Egyptian tourism: the cost of crisis

More evidence of the economic impact Egypt’s crisis is having on the tourism industry emerged on Tuesday when Thomas Cook said it expected to lose £20m in revenue due to the crisis there and in Tunisia. It was following in the footsteps of Tui Travel, which that last week said it would take a £25m hit.

Those two companies will bounce back because they can send their clients elsewhere. But the same cannot be said of Egypt’s domestic tourism industry, which is one of the country’s main sources of foreign revenue and accounts for over 11 per cent of gross domestic profit.

Thomas Cook and Tui Travel are also incurring costs from repatriating customers and cancelling planned packages for travellers from countries where governments have issued travel warnings over Egypt.

In Tui’s case this includes people from Germany, France, Belgium, the Netherlands and Scandinavia.

Both travel operators have said that if the UK government were to issue a similar travel warning for all of Egypt, which it has not yet done, it would wipe another £5m from revenues.

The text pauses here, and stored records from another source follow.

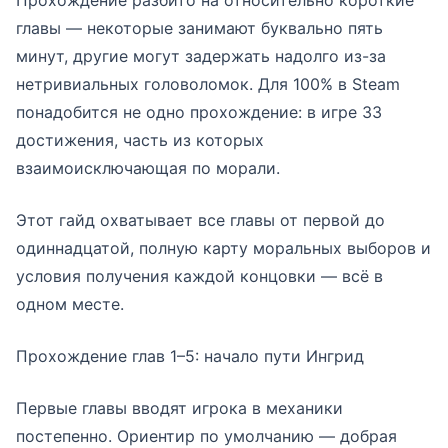
Прохождение разбито на относительно короткие
главы — некоторые занимают буквально пять
минут, другие могут задержать надолго из-за
нетривиальных головоломок. Для 100% в Steam
понадобится не одно прохождение: в игре 33
достижения, часть из которых
взаимоисключающая по морали.
Этот гайд охватывает все главы от первой до
одиннадцатой, полную карту моральных выборов и
условия получения каждой концовки — всё в
одном месте.
Прохождение глав 1–5: начало пути Ингрид
Первые главы вводят игрока в механики
постепенно. Ориентир по умолчанию — добрая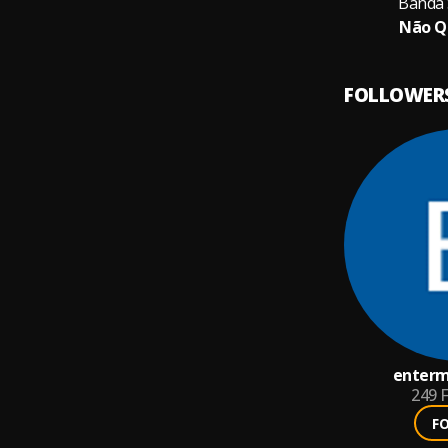
Banda 
Não Q
FOLLOWER
enterm
249
F
F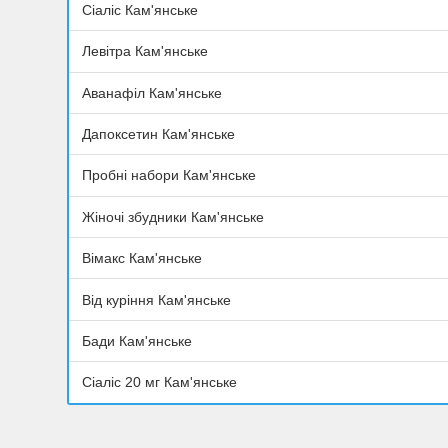
Сіаліс Кам'янське
Левітра Кам'янське
Аванафіл Кам'янське
Дапоксетин Кам'янське
Пробні набори Кам'янське
Жіночі збудники Кам'янське
Вімакс Кам'янське
Від куріння Кам'янське
Бади Кам'янське
Сіаліс 20 мг Кам'янське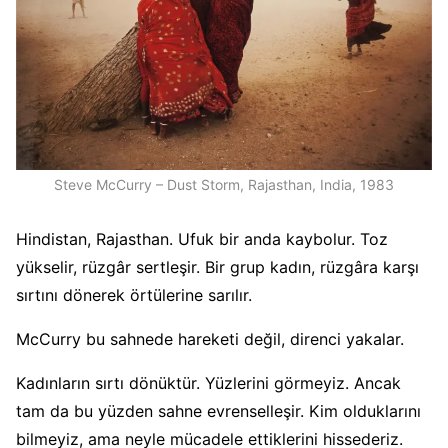
Steve McCurry – Dust Storm, Rajasthan, India, 1983
Hindistan, Rajasthan. Ufuk bir anda kaybolur. Toz
yükselir, rüzgâr sertleşir. Bir grup kadın, rüzgâra karşı
sırtını dönerek örtülerine sarılır.
McCurry bu sahnede hareketi değil, direnci yakalar.
Kadınların sırtı dönüktür. Yüzlerini görmeyiz. Ancak
tam da bu yüzden sahne evrenselleşir. Kim olduklarını
bilmeyiz, ama neyle mücadele ettiklerini hissederiz.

Nick Batram at Peel Hunt, a London-based brokerage, said he had cut his forecast for Thomas Cook’s second quarter operating profit to £397m from £416m.

But even though unforeseen events – from volcanic eruptions to swine flu outbreaks – can be costly, tour operators such as Tui and Thomas Cook maintain relatively flexible business models and are used to adapting, Batram says. He told beyondbrics:

There are people who might have wanted to book in Egypt who wouldn’t in the future. These companies and their business models  aremore flexible – they would rather not have their businesses disrupted but they are pretty flexible in the way that they can move people to different destinations.

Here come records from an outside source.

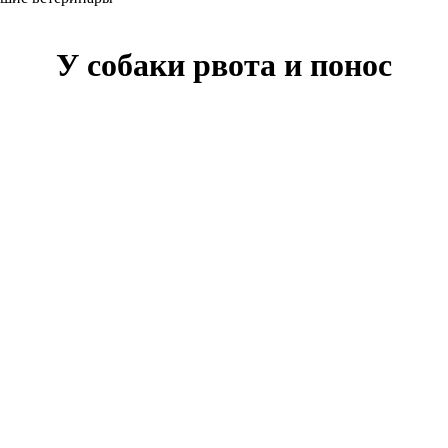
У собаки рвота и понос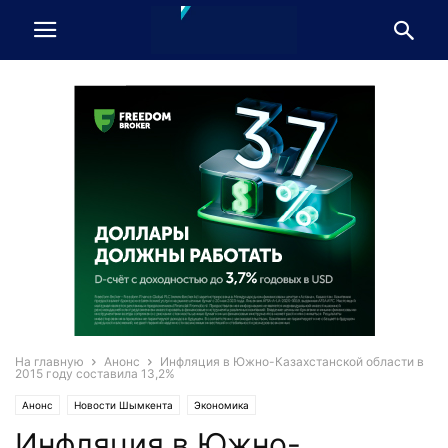
На главную
Анонс
Инфляция в Южно-Казахстанской области в
2015 году составила 13,2%
Анонс
Новости Шымкента
Экономика
Инфляция в Южно-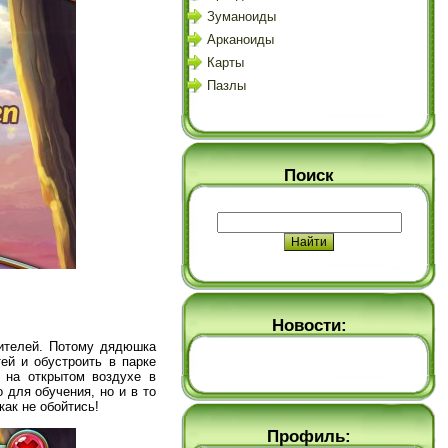
Зуманоиды
Арканоиды
Карты
Пазлы
Поиск
Новости:
рителей. Потому дядюшка
ей и обустроить в парке
 на открытом воздухе в
для обучения, но и в то
как не обойтись!
Профиль: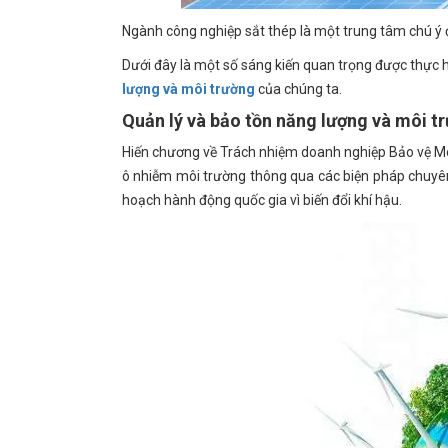
Ngành công nghiệp sắt thép là một trung tâm chú ý 
Dưới đây là một số sáng kiến ​​quan trọng được thực
lượng và môi trường
của chúng ta.
Quản lý và bảo tồn năng lượng và môi t
Hiến chương về Trách nhiệm doanh nghiệp Bảo vệ Mô
ô nhiễm môi trường thông qua các biện pháp chuyên d
hoạch hành động quốc gia vì biến đổi khí hậu.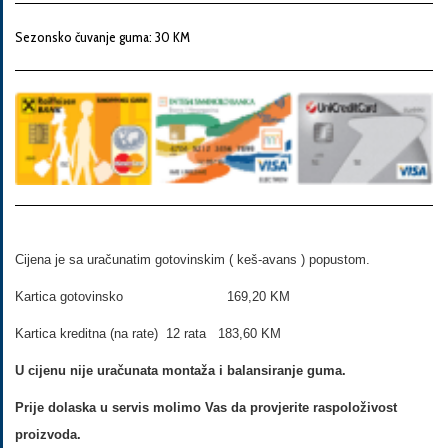
Snaga
motora
Sezonsko čuvanje guma: 30 KM
Godina
proizvodnje
Broj
šasije
Cijena je sa uračunatim gotovinskim ( keš-avans ) popustom.
Kartica gotovinsko 169,20 KM
Vaša
Kartica kreditna (na rate) 12 rata 183,60 KM
poruka
U cijenu nije uračunata montaža i balansiranje guma.
Prije dolaska u servis molimo Vas da provjerite raspoloživost
proizvoda.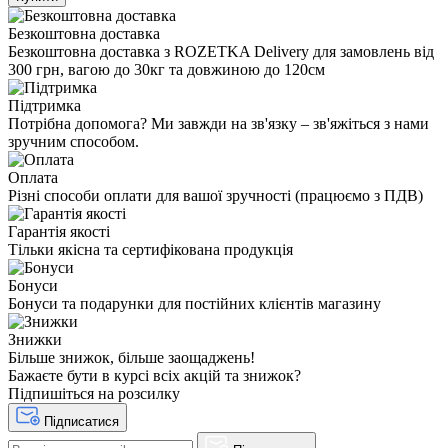
Безкоштовна доставка
Безкоштовна доставка з ROZETKA Delivery для замовлень від
300 грн, вагою до 30кг та довжиною до 120см
Підтримка
Потрібна допомога? Ми завжди на зв'язку – зв'яжіться з нами
зручним способом.
Оплата
Різні способи оплати для вашої зручності (працюємо з ПДВ)
Гарантія якості
Тільки якісна та сертифікована продукція
Бонуси
Бонуси та подарунки для постійних клієнтів магазину
Знижки
Більше знижок, більше заощаджень!
Бажаєте бути в курсі всіх акцій та знижок?
Підпишіться на розсилку
Підписатися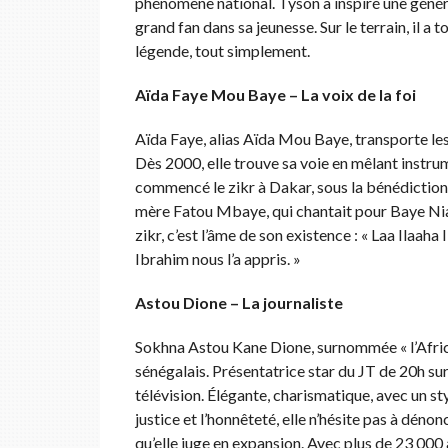
phénomène national. Tyson a inspiré une générat
grand fan dans sa jeunesse. Sur le terrain, il a
légende, tout simplement.
Aïda Faye Mou Baye – La voix de la foi
Aïda Faye, alias Aïda Mou Baye, transporte les
Dès 2000, elle trouve sa voie en mêlant instrum
commencé le zikr à Dakar, sous la bénédiction
mère Fatou Mbaye, qui chantait pour Baye Niass
zikr, c’est l’âme de son existence : « Laa Ilaa
Ibrahim nous l’a appris. »
Astou Dione – La journaliste
Sokhna Astou Kane Dione, surnommée « l’Afric
sénégalais. Présentatrice star du JT de 20h sur
télévision. Élégante, charismatique, avec un s
justice et l’honnêteté, elle n’hésite pas à déno
qu’elle juge en expansion. Avec plus de 23 000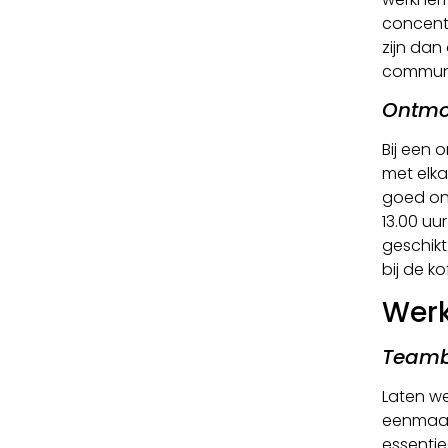
concentr
zijn dan
communi
Ontmo
Bij een
met elka
goed ont
13.00 uu
geschikt
bij de k
Werk
Teamb
Laten we
eenmaal 
essentie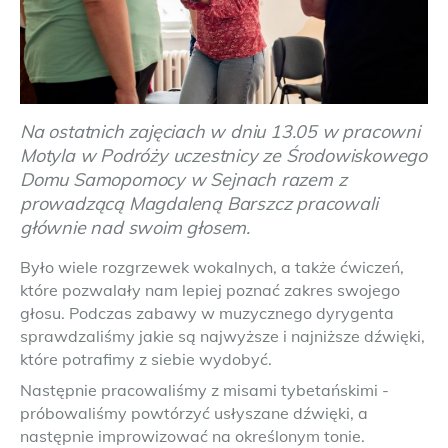
Na ostatnich zajęciach w dniu 13.05 w pracowni
Motyla w Podróży uczestnicy ze Środowiskowego
Domu Samopomocy w Sejnach razem z
prowadzącą Magdaleną Barszcz pracowali
głównie nad swoim głosem.
Było wiele rozgrzewek wokalnych, a także ćwiczeń,
które pozwalały nam lepiej poznać zakres swojego
głosu. Podczas zabawy w muzycznego dyrygenta
sprawdzaliśmy jakie są najwyższe i najniższe dźwięki,
które potrafimy z siebie wydobyć.
Następnie pracowaliśmy z misami tybetańskimi -
próbowaliśmy powtórzyć usłyszane dźwięki, a
następnie improwizować na określonym tonie.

Thomas Cook mentioned Spain and even Florida as possible alternative destinations.

Egypt’s economy, on the other hand, will have a harder time recovering, and that includes all the hotels, tour operators, guides and taxi drivers who depend on tourists for a substantial chunk of their income.

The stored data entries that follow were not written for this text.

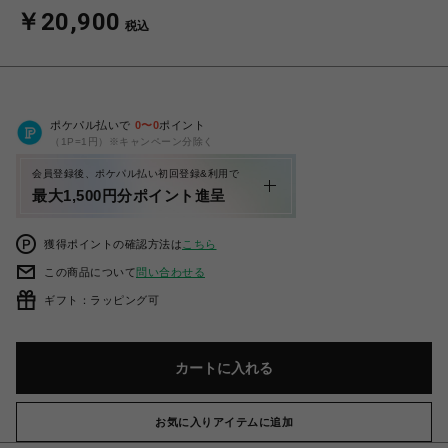
￥20,900
税込
ポケパル払いで
0
〜
0
ポイント
（1P=1円）※キャンペーン分除く
会員登録後、ポケパル払い初回登録&利用で
最大1,500円分ポイント進呈
獲得ポイントの確認方法は
こちら
この商品について
問い合わせる
ギフト：ラッピング可
カートに入れる
お気に入りアイテムに追加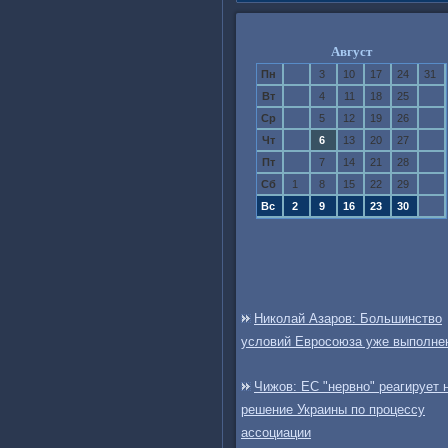
Август
Пн
3
10
17
24
31
Вт
4
11
18
25
Ср
5
12
19
26
Чт
6
13
20
27
Пт
7
14
21
28
Сб
1
8
15
22
29
Вс
2
9
16
23
30
Николай Азаров: Большинство
условий Евросоюза уже выполне
Чижов: ЕС "нервно" реагирует 
решение Украины по процессу
ассоциации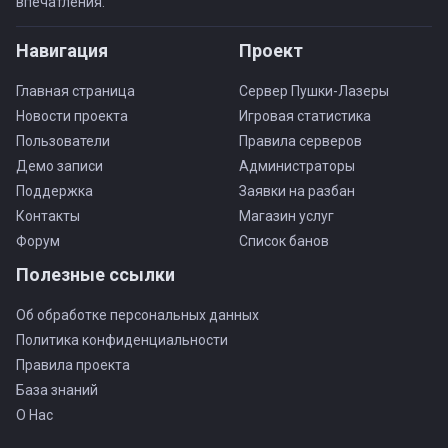
впечатления.
Навигация
Проект
Главная страница
Сервер Пушки-Лазеры
Новости проекта
Игровая статистика
Пользователи
Правила серверов
Демо записи
Администраторы
Поддержка
Заявки на разбан
Контакты
Магазин услуг
Форум
Список банов
Полезные ссылки
Об обработке персональных данных
Политика конфиденциальности
Правила проекта
База знаний
О Нас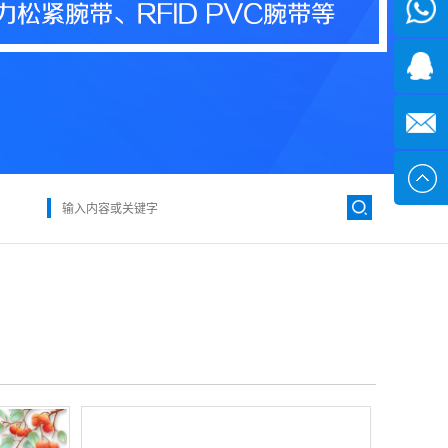
微信
7*24小
1371382
时
2355497
service@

In an interview with state media last week, Omar Suleiman, Egypt’s vice president said the country had lost “at least $1bn” in tourism revenues since the start of the conflict, though that figure cannot be more than a very rough approximation.

In 2009 close to 12.5m tourists visited the country, bringing in $10.8bn in revenue.

Analysts at Credit Suisse say Egypt’s deficit will be affected by the drop in tourist numbers, forecasting that it will rise to 8.7 per cent of GDP this year from 8.1 per cent.